Success, however, will depend on goats overcoming a pre-existing association. Goats seek out humans because we provide, in our sweat and urine, something they desperately crave: salt. (There are no known natural salt licks in the Olympics.) In an analysis for its Mountain Goat Action Plan, Olympic National Park found that all of the reported "hazardous interactions" were in areas where goats have been habituated to human presence and associate us with salt.
"In bear country, they tell you to make noise – they'll hear you and stay away," Aluzas said. "Here, it's like the dinner call." In the Olympics and a number of other Western mountain ranges – Colorado's San Juans, Idaho's Scotchman Peaks – goats loiter near trails and often come uncomfortably close to hikers. According to anecdotal reports, they even try to lick up urine while people are still going about their business. There is evidence of goats leaving their usual high-altitude range to dig through soil near the Mount Ellinor trailhead, where many hikers pee before setting out. The Forest Service has since installed a bathroom there, experimented with setting up salt licks in areas far from trails, and tried to convince hikers to relieve themselves significantly off-trail.
Still, the hikers we met were plenty familiar with goats' salt-lust. One group recounted returning to a campsite on another Olympic trail to find a group of goats chewing on their sweaty hats, socks and pack straps.
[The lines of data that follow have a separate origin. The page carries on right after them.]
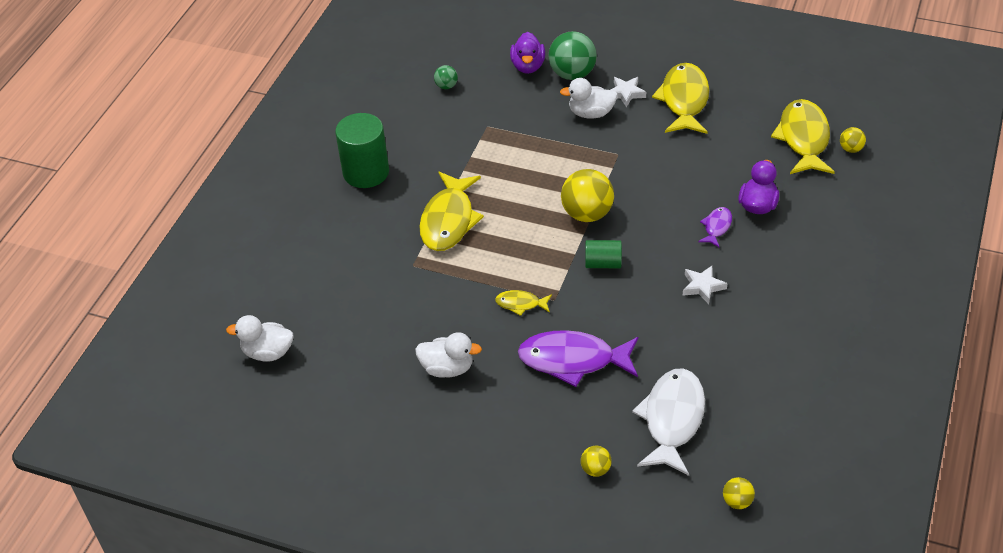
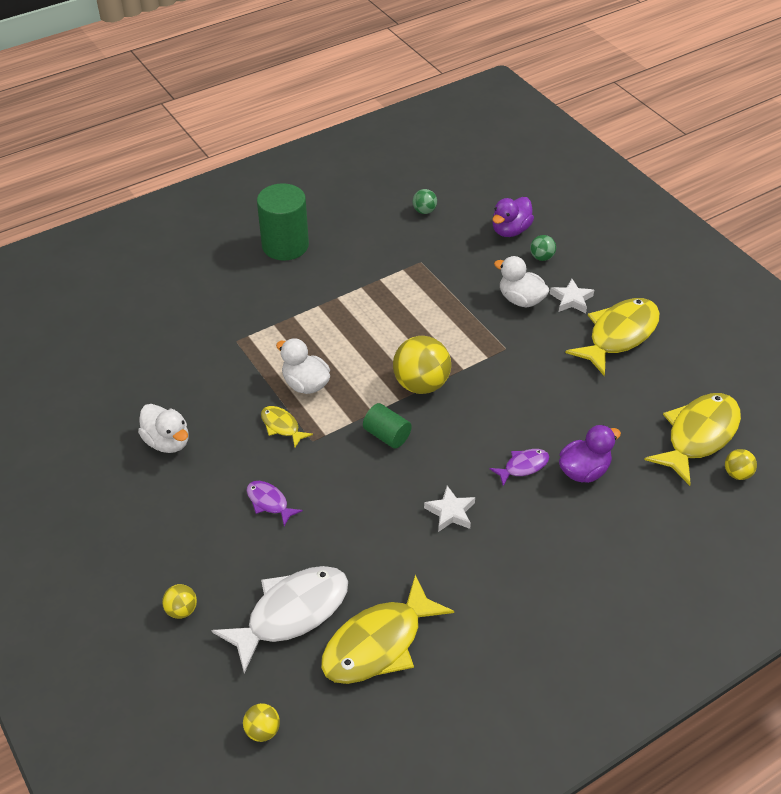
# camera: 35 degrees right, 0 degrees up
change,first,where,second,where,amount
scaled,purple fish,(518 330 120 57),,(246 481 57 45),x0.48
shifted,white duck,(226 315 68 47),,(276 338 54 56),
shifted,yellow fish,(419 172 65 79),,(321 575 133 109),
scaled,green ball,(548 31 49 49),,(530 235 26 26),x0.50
Another described an overnight at Lake of the Angels: "We had 12 of them in our campsite, just waiting for us to pee."
The salt issue, Aluzas said, is a good reminder to "be mindful that we're in a fragile environment, where even small actions have a trickle-down effect." He paused, noticed the pun, and groaned. "That wasn't intentional."
We sat for several hours on Mount Ellinor's jagged summit, amid clumps of goat fur snagged on the rocks, waiting to find out if the goats we saw below us would approach. They didn't. Aluzas peered through binoculars at a nanny and two kids bedded down a few hundred yards away. "This is great," he remarked. "Last year, they would have started coming right toward us. If they can just sit there and not feel the need to get closer – that's what we want." Olympic Forest Supervisor Reta Laford, who came along to see the new goat policy in action, nodded. "They can have that spot, and we can have this spot."
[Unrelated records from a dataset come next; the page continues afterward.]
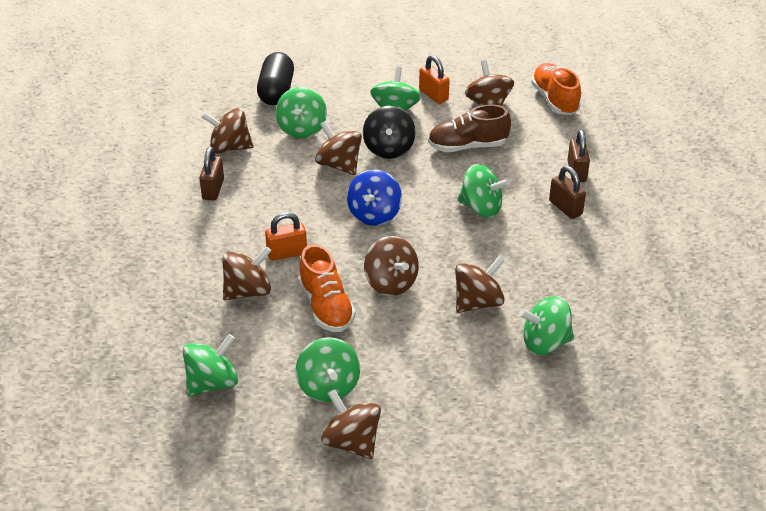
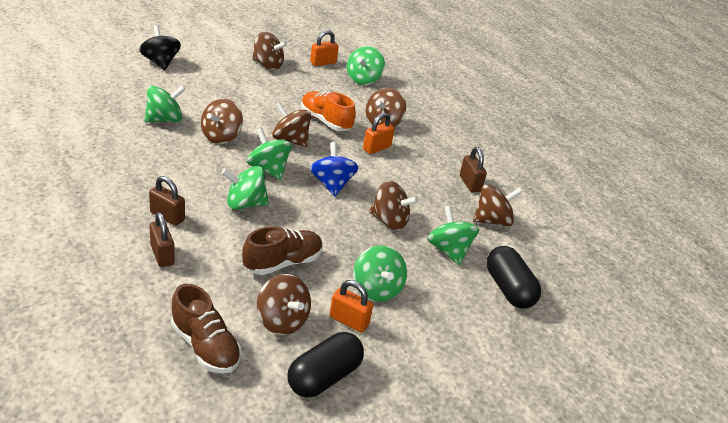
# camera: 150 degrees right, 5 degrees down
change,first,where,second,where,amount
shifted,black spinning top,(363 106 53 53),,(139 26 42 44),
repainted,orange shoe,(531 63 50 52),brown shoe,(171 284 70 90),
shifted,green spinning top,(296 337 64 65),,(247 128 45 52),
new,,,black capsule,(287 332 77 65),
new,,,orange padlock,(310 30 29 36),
Still, Aluzas acknowledged that such deference isn't necessarily the result of his efforts. It can take years to condition an animal. "One incident is not going to change their whole worldview," he explained, "especially if they're used to getting something they really want."
Meanwhile, we contended with brazen chipmunks, accustomed to being fed by humans, scampering about the summit, peeking into backpacks. One ran across my hand and notepad as I wrote. Aluzas gently scolded me for not shooing it away, and used the opportunity to talk to picnicking hikers about the way our behavior affects wildlife. He encouraged them not to feed animals, to pee well off-trail, and to assert dominance over nuisance goats. The goal, he said, is "peaceful coexistence;" the methods used to achieve it, he admitted, are "ironic."
On the way down, we passed a nanny and kid just a few yards from the trail. They were too focused on eating flowers to pay us much attention. "She's just being a goat," Aluzas said, checking his rock stash before we slipped by, but holding fire. "She's being good." Still, he warned the next group of hikers to bring rocks, just in case.